— TASK OBJECTIVE —
Where the data below shows a picture, leave that picture out and copy the rest exactly.

— GIVEN DATA —
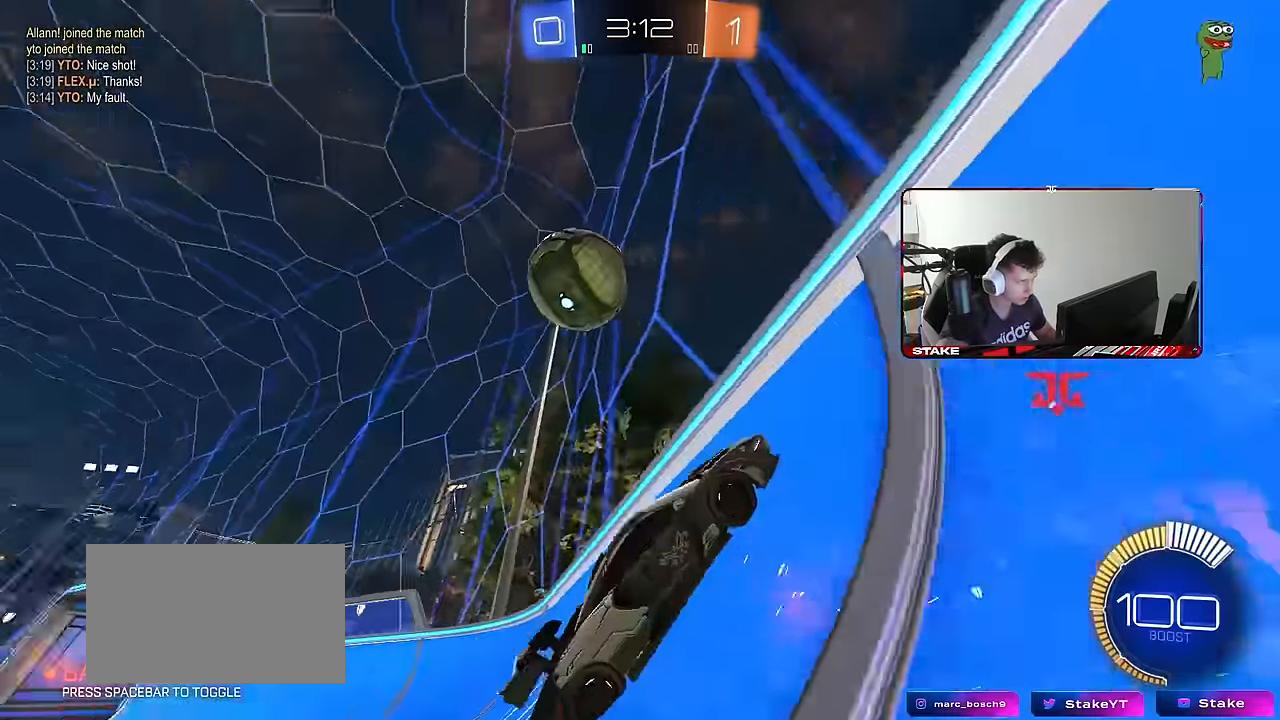
{"keys": ["d", "w"], "mouse": ["left"], "mouse_move": "still", "events": [[50, "a", "up"], [100, "s", "up"], [183, "a", "down"], [233, "w", "down"], [283, "a", "up"], [333, "d", "down"], [333, "mouse_left", "down"]]}
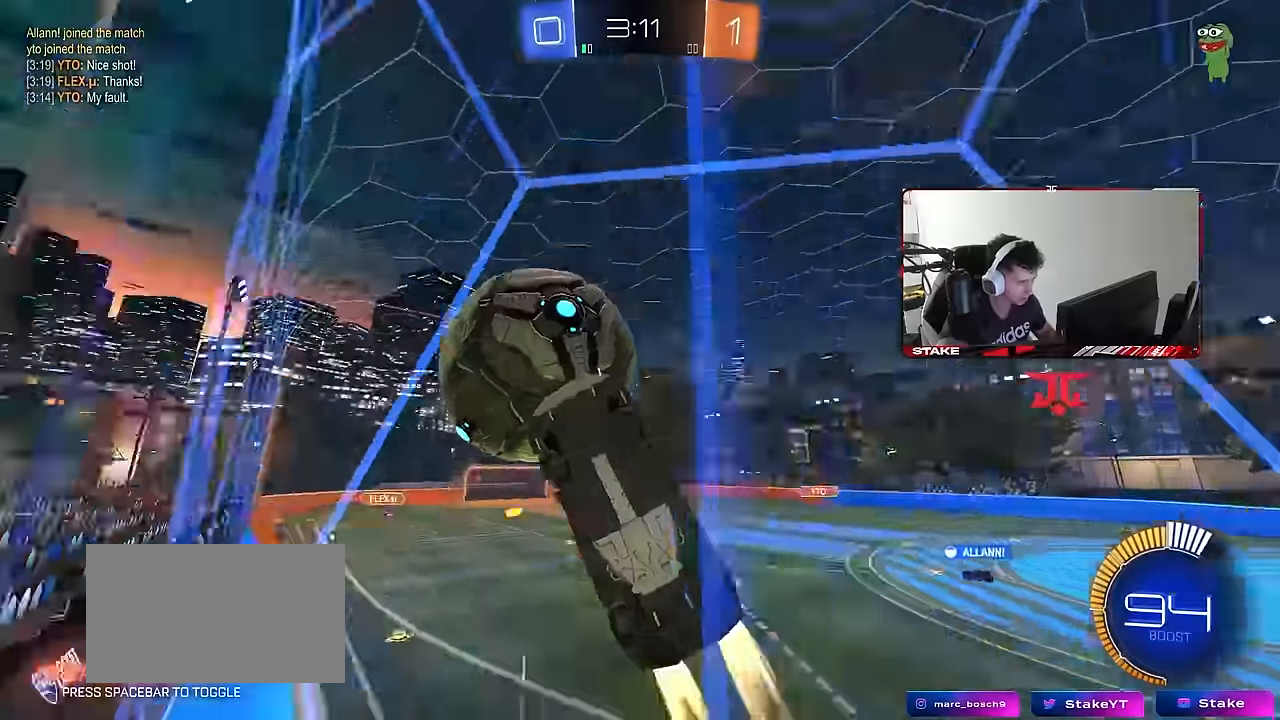
{"keys": ["w"], "mouse": ["left"], "mouse_move": "still", "events": [[300, "d", "up"], [433, "d", "down"], [483, "d", "up"]]}
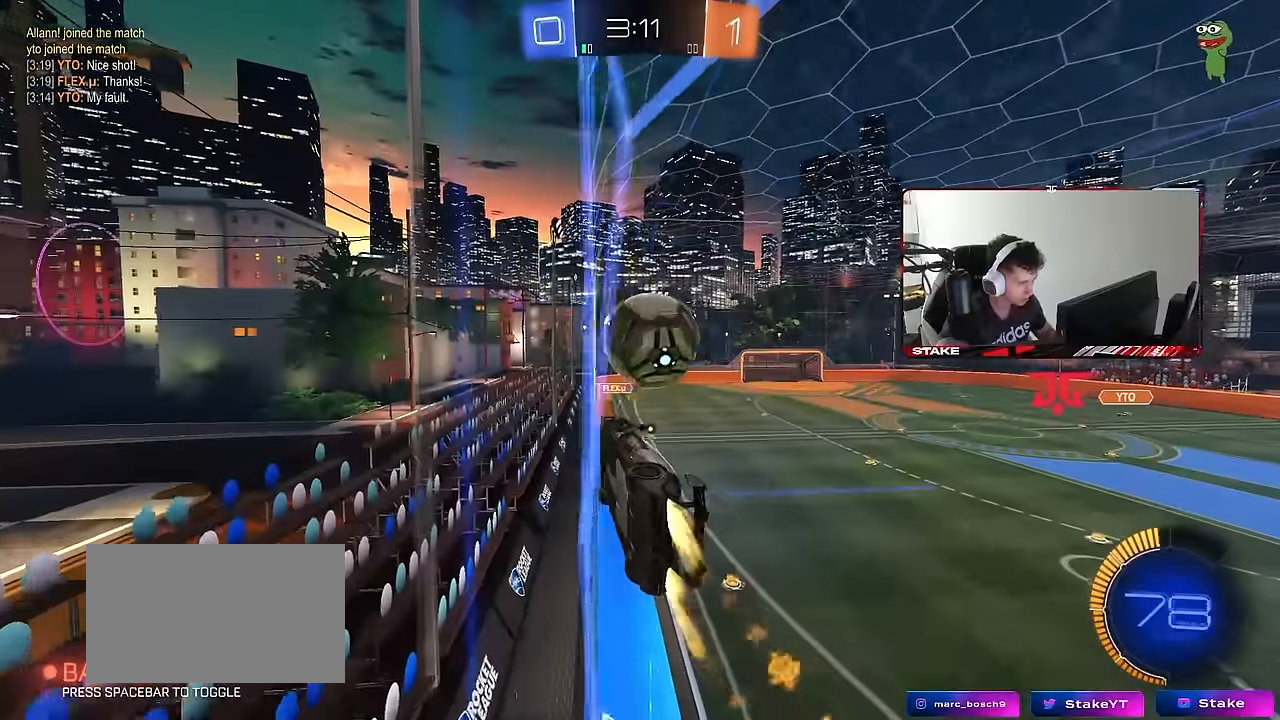
{"keys": ["w"], "mouse": [], "mouse_move": "still", "events": [[316, "mouse_left", "up"], [400, "d", "down"], [450, "d", "up"]]}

— RESULT —
{"keys": ["d", "w"], "mouse": ["left"], "mouse_move": "still", "events": [[50, "a", "up"], [100, "s", "up"], [183, "a", "down"], [233, "w", "down"], [283, "a", "up"], [333, "d", "down"], [333, "mouse_left", "down"]]}
{"keys": ["w"], "mouse": ["left"], "mouse_move": "still", "events": [[300, "d", "up"], [433, "d", "down"], [483, "d", "up"]]}
{"keys": ["w"], "mouse": [], "mouse_move": "still", "events": [[316, "mouse_left", "up"], [400, "d", "down"], [450, "d", "up"]]}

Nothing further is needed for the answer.